Quando parei para tomar fôlego, Camões retomou a palavra.
-Como era um trabalho de Virgílio, e ele já morrera há mil e quinhentos anos. Eu li, reli as suas obras, mormente “Eneida”, e utilizei a técnica concebida por ele para o meu poema épico.
-Virgílio conduziu Dante Alighieri até a porta do Paraíso.
-Deixou-o com Beatriz e veio me ajudar. - brincou Camões.
-De tal grandeza foram os feitos portugueses, que ser conhecedor profundo da obra de Virgílio e possuir sólida erudição também em mitologia greco-romana não bastariam para criar um poema à altura. Sem falar na centelha de gênio, que se fazia necessária.
-De fato, se eu fosse apenas um poeta da corte não teria alcançado o meu objetivo com a mesma amplitude.
-Você, Camões, sentiu na carne a na alma o mesmo que os grandes navegantes lusos?
-De certa maneira, sim. Fui soldado que viu a morte com a espada na  mão. Fiz-me ao mar, conheci muitos países e até de naufrágios escapei. Longe da pátria, sofri de saudades como os heróis navegadores de outrora.
-As experiências que você acumulou, por tantos anos, como homem de ação, açularam o seu talento de poeta?
-Eu complementaria afirmando que, sem essas experiências, eu não seria capaz, unicamente, de dar à luz a “Os Lusíadas”.
-A corte de Dom João III, que você frequentou, era demasiadamente tranquila para o seu temperamento, e, então, você procurou a boemia e a turbulência das ruas.
-Principiou-se a minha carreira de poeta, de fato, na corte de Dom João III. Havia lá damas da nobreza inacessíveis que me inspiravam. A tranquilidade lá era só aparente. Sabemos nós das artimanhas dos cortesãos, dos entrechoques de grupos rivais. Um ambiente de falsidades, entremeado de palavras venenosas, incomoda.  Procurei a sinceridade, muitas vezes bruta, dos plebeus. Uma boa parte da minha vida foi turbulenta.
-Seus biógrafos, alguns deles, pelo menos, afirmam que, por causa de um amor contrariado, você se alistou como militar e partiu para a África.

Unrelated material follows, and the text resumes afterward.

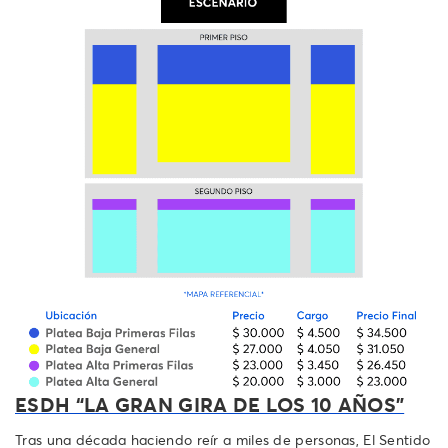
ESDH “LA GRAN GIRA DE LOS 10 AÑOS”
Tras una década haciendo reír a miles de personas, El Sentido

-Para reagir contra os amores insatisfeitos, eu tinha a pena de poeta. Na verdade, eu precisava de respirar novos ares. Portugal se tornara pequeno para mim, fisicamente falando, é evidente. E parti.
-Na África, você perdeu um olho numa batalha.
-Muitos só me conhecem hoje em dia, pelo que vejo, pelo fato de eu ter sido um caolho;
-Você é nome de um prato no Brasil: “Bife à Camões”.
-E nada entendo de culinária. Isso por que escrevi “Os Lusíadas”?
-Não, porque perdeu um olho.
Depois de uma pausa constrangedora, prossegui:
-Deixe-me explicar: nos restaurantes, ou casas de repasto, do Brasil, servem um prato chamado “Bife à Cavalo”, que contém dois ovos estrelados.
-Quando contém um, passa a chamar-se “Bife à Camões”. - deduziu com uma gargalhada.
-Um homenagem dos artistas da culinária ao grande poeta. - contemporizei.
-Se eu soubesse que a minha fama de caolho correria o mundo, não teria feito versos apenas para Perdigão que perdeu as asas. - afirmou com outra sonora gargalhada.